According to results, the DH of the four enzymes tended to increase in a similar pattern. There was no significant difference after increasing from 120 min to 150 min. DH of Protamex® found to increase most appropriately. All enzymatic hydrolysates maintained from 30 to 40 min and gradually increased after 50-60 min. This is similar to the previous report (Wang et al., 2013). In this study, the casein contained 95% of protein, and the retention time of hydrolysis was about 10 min.
In this study, fractions separated by molecular weight throughout the Hiprep 16/60 Sephacryl S-100 HR column. In another study, FPLC used either size exclusion or ion exchange chromatography (Kaminarides and Anifantakis, 1993). Chromatographic methods for peptide separation are very diverse, but the purpose of this study was to obtain peptides similar to CPP, so fractions separated using the column separated by molecular weight.
In the case of calcium solubility experiments, no fractions with calcium solubilization higher than CPP found. However, it has a similar level of calcium solubilization, which has confirmed the potential to the CPP. The calcium is solubilized by gastric acid, and most of it is absorbed in the small intestine. If excess phosphate ions present in the small intestine before absorption, calcium reacts to form of calcium phosphate and it is released into the body. Therefore, there is a need to have material capable of preventing such as a precipitation reaction, amino acids and peptides have been reported to have such properties from before (Naito et al., 1972).

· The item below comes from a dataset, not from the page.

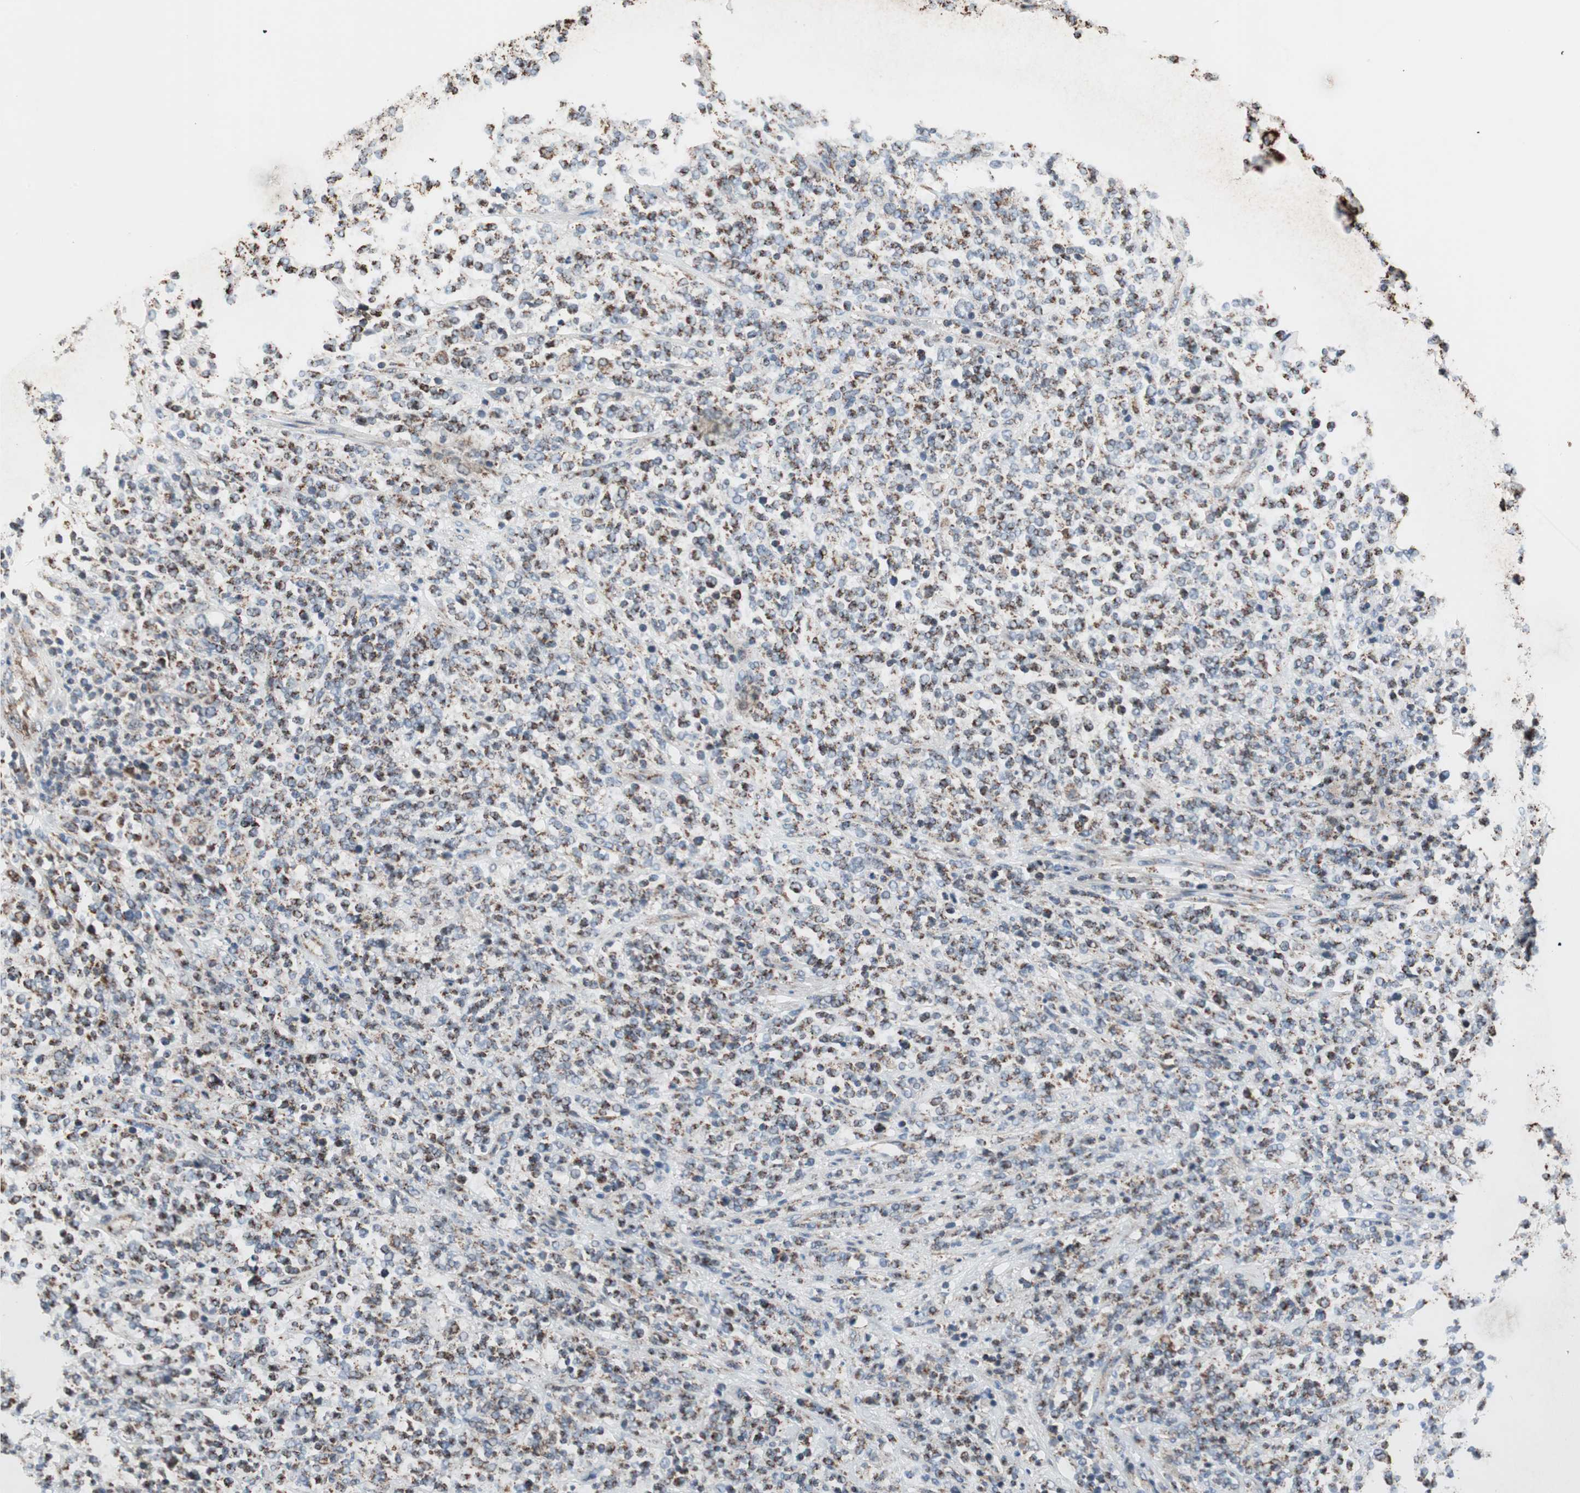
{"staining": {"intensity": "moderate", "quantity": ">75%", "location": "cytoplasmic/membranous"}, "tissue": "lymphoma", "cell_type": "Tumor cells", "image_type": "cancer", "snomed": [{"axis": "morphology", "description": "Malignant lymphoma, non-Hodgkin's type, High grade"}, {"axis": "topography", "description": "Soft tissue"}], "caption": "Brown immunohistochemical staining in high-grade malignant lymphoma, non-Hodgkin's type demonstrates moderate cytoplasmic/membranous staining in about >75% of tumor cells.", "gene": "PCSK4", "patient": {"sex": "male", "age": 18}}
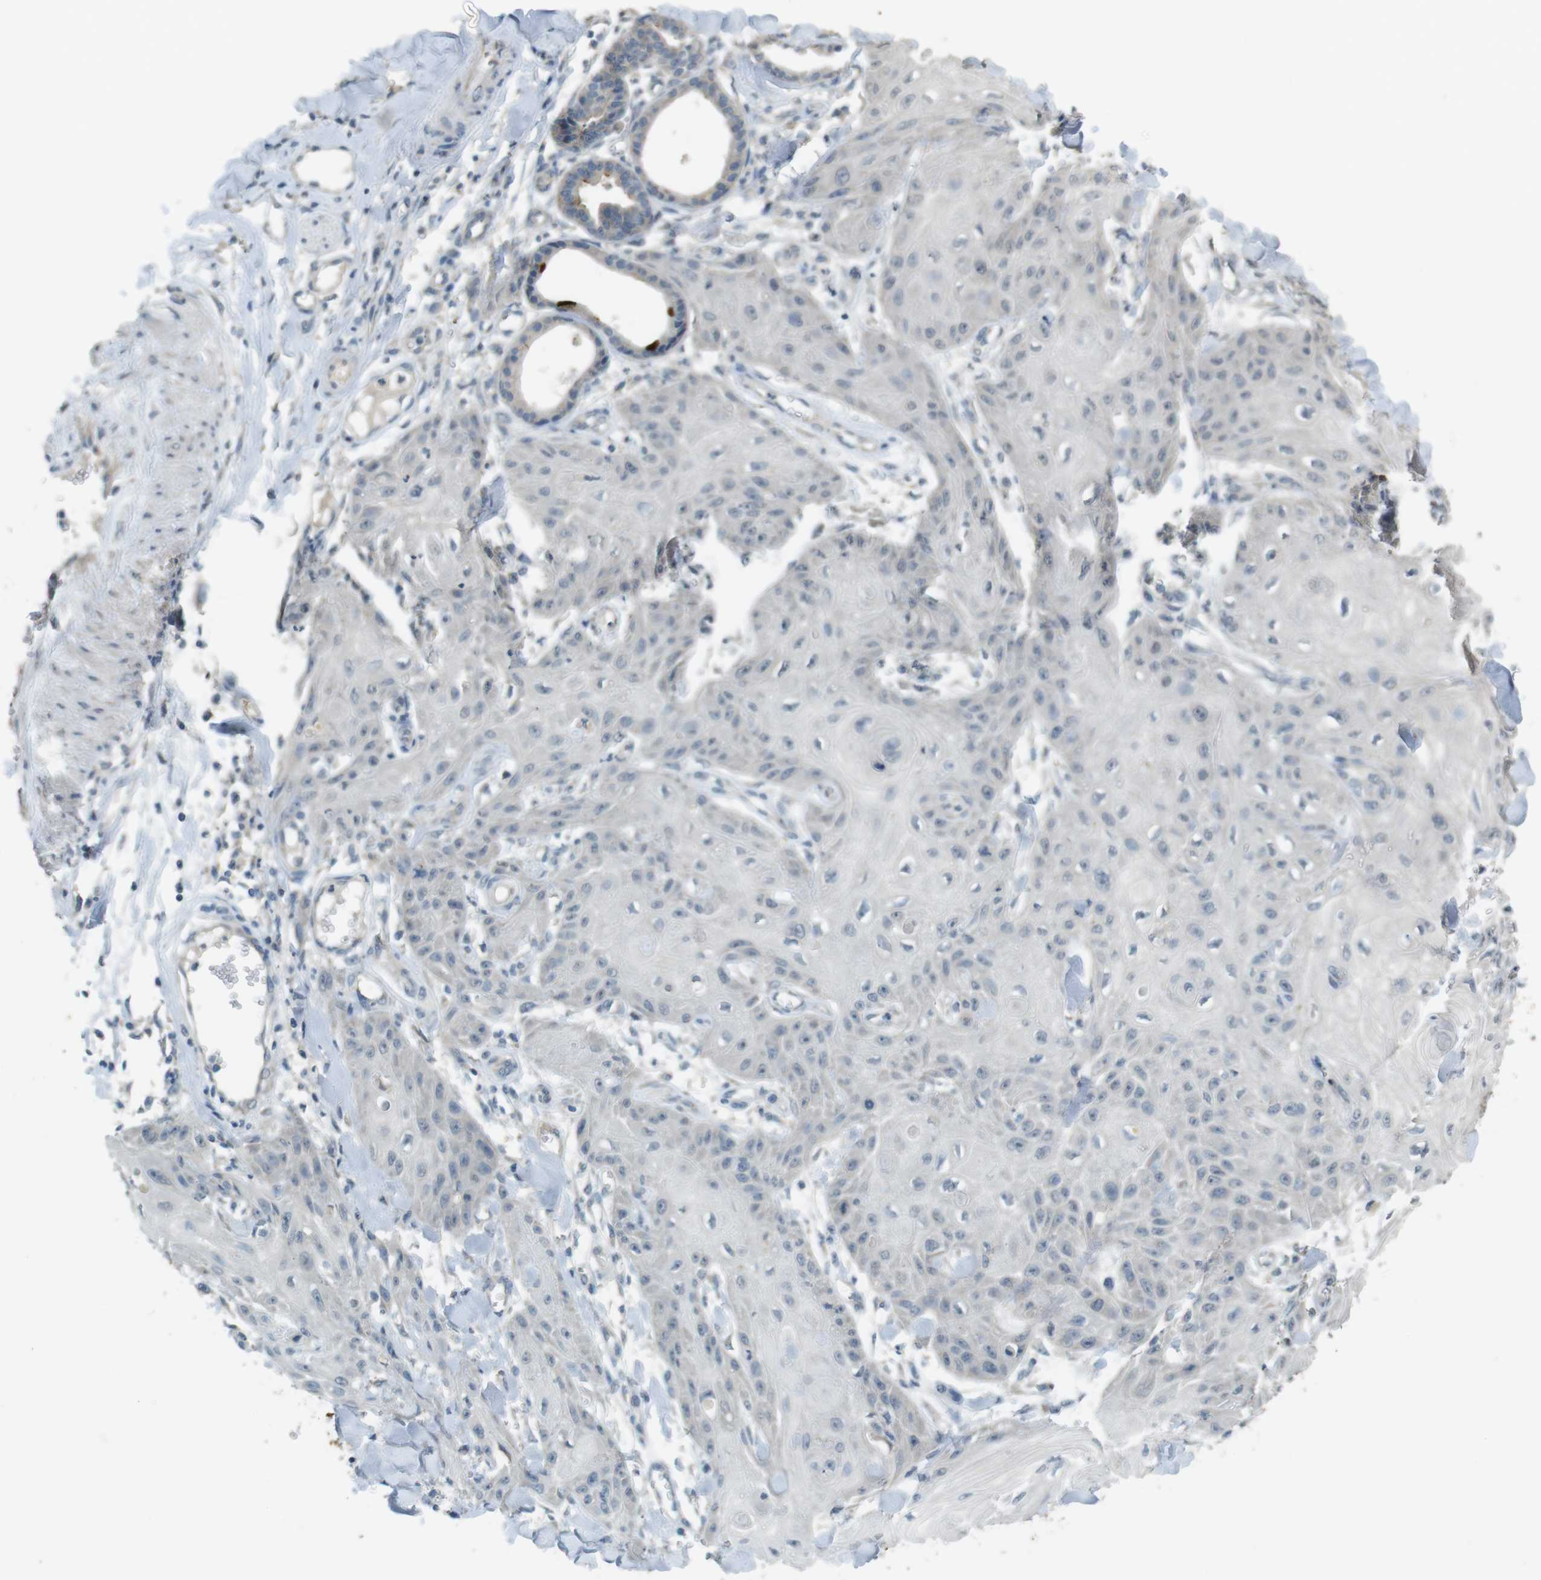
{"staining": {"intensity": "negative", "quantity": "none", "location": "none"}, "tissue": "skin cancer", "cell_type": "Tumor cells", "image_type": "cancer", "snomed": [{"axis": "morphology", "description": "Squamous cell carcinoma, NOS"}, {"axis": "topography", "description": "Skin"}], "caption": "A high-resolution photomicrograph shows IHC staining of skin squamous cell carcinoma, which exhibits no significant staining in tumor cells.", "gene": "MUC5B", "patient": {"sex": "male", "age": 74}}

Except for the NF6, there were no significance on concentration differences and cell death. In addition, it showed with cell viability of 80% or more.
According to results of the study, as the concentration of fraction samples increased, NO production inhibited. The MTT experiments showed that inhibition of NO and NO production was not caused by cytotoxicity. In previous study, there were results that hydrolyzed proteins significantly inhibited NO production in NO assay experiments comparing non-hydrolyzed protein and hydrolyzed protein (Mukhopadhya et al., 2014).
In addition, studies on the inhibitory ability of inflammatory cytokines of casein hydrolysates reported that it have high activities of Alcalase® hydrolysates (Mao et al., 2007).
According to results of confirming amino acid sequence of selected fractions throughout the AccQ-Tag system, 17 species of amino acids and several species of unknown amino acids identified. Both fractions had the highest content of phenylalanine. Except for the αs1-casein, there are common sequence feature and it is defined a N-terminal tyrosine residue. Also, it is absolutely essential for activities. Typically, a second aromaticamino acid residue, such as phenylalanine, is also present in the third or fourth position (Clare and Swaisgood, 2000).
Therefore, these protein fractions must be obtained and produced active peptides from them for use as dietary supplements and milk based nutraceuticals. This study identified the potential of new biologically active peptides derived from milk proteins that affect the food and healthcare industry.